While misguided reporting on Lochner is commonplace, the good intentions behind people’s concerns with what they hear about the case are fair. We should all favor states having the power to ensure public health and safety, and we should all favor ensuring the rights of vulnerable populations.
But what most people misunderstand about the the kind of regulations at issue in both Lochner and Patel is the particularly deleterious effect they have on low-income, often immigrant, populations—all to the benefit of deeply entrenched business interests.
It is impossible for us to shut our eyes to the fact that many of the laws of this character, while passed under what is claimed to be the police power for the purpose of protecting the public health or welfare, are, in reality, passed from other motives. We are justified in saying so when, from the character of the law and the subject upon which it legislates, it is apparent that the public health or welfare bears but the most remote relation to the law.

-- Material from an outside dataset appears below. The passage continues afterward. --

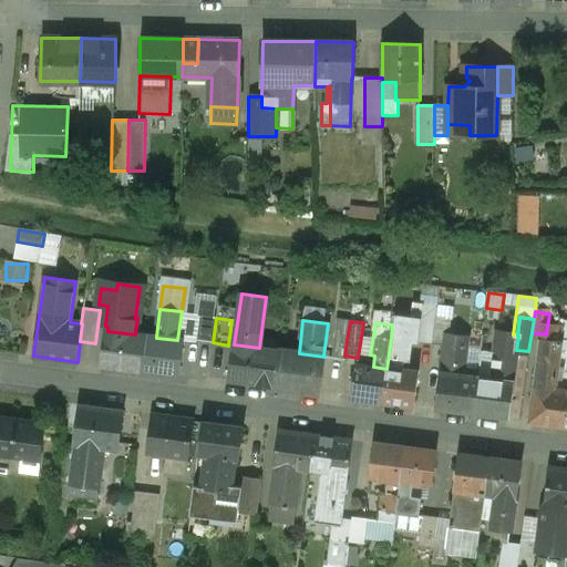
[(135,334),(107,331),(103,366),(142,370),(147,336),(135,334)]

The effect of the Bakeshop Act at issue in Lochner was to level the playing field between larger bakery chain stores and the mom-and-pop shops run by immigrant families. Unsurprisingly, Joseph Lochner was a Bavarian immigrant. And his attorney at the Supreme Court was a former union worker, who had lobbied to pass the very Bakeshop Act Lochner challenged and had later come to regret that decision.
Ash Patel, who challenged Texas’s draconian licensing requirements, was an Indian immigrant, who came to the United States “to pursue his American Dream of opening up an eyebrow threading salon.” Confronted by excessive and arbitrary regulations, “Ash shut down his successful business to avoid paying $2,000 in fines.” To the satisfaction of existing Texas salons, to be sure.

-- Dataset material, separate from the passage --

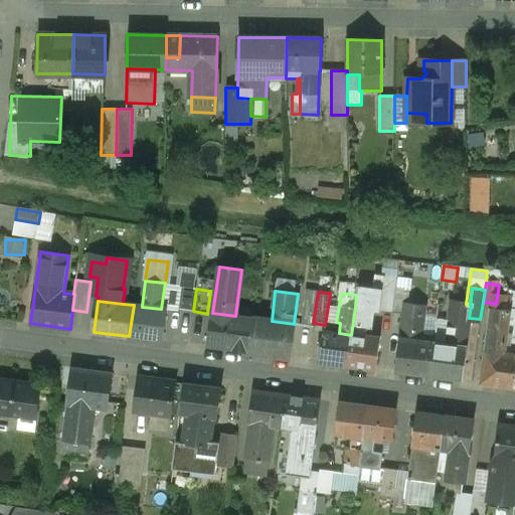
[(316,303),(304,301),(301,325),(313,327),(313,323),(316,303)]
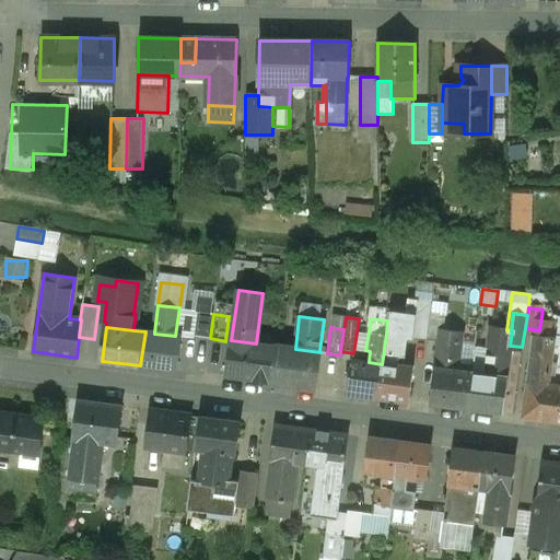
[(463,331),(440,329),(438,349),(459,351),(463,331)]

This is typical. Professor Bernstein has written that “licensing laws that restrict occupational freedom are meant to preserve the advantages of incumbents to a profession—disproportionately entrenched native-born whites—at the expense of newcomers, often immigrants and people of color.” Such laws affect vulnerable groups by restricting access to particular goods and services, raising prices for low-income consumers, and erecting barriers to economic opportunity.
. . .nonsensical regulations inflict multiple burdens—on consumers (who pay more for goods and services, or try to do the work themselves), on would-be entrepreneurs (who find market entry formidable, if not impossible), on lower-income workers (who can’t break into entry-level trades), and on the wider public (who endure crimped economic growth while enjoying no tangible benefit whatsoever).
Alas, the Lochner and Patel critics regularly ignore the improper motives that so often lurk behind economic regulations. As we have taken pains to explain in previous posts, among the Dangers of Democracy is the reality that special-interests, not the common good, frequently drive what appear to be public health and safety measures but turn out to be pure good-ole-boy favoritism. There is nothing unreasonable about the view that judges should guard our constitutional rights against such malevolent majoritarianism.
This is no reason to suggest legislatures cannot or should not regulate economic activity to protect the public—as neither Lochner nor Justice Willett’s Patel concurrence did. That is an important aspect of the police power that Horwitz and others are right to draw attention to.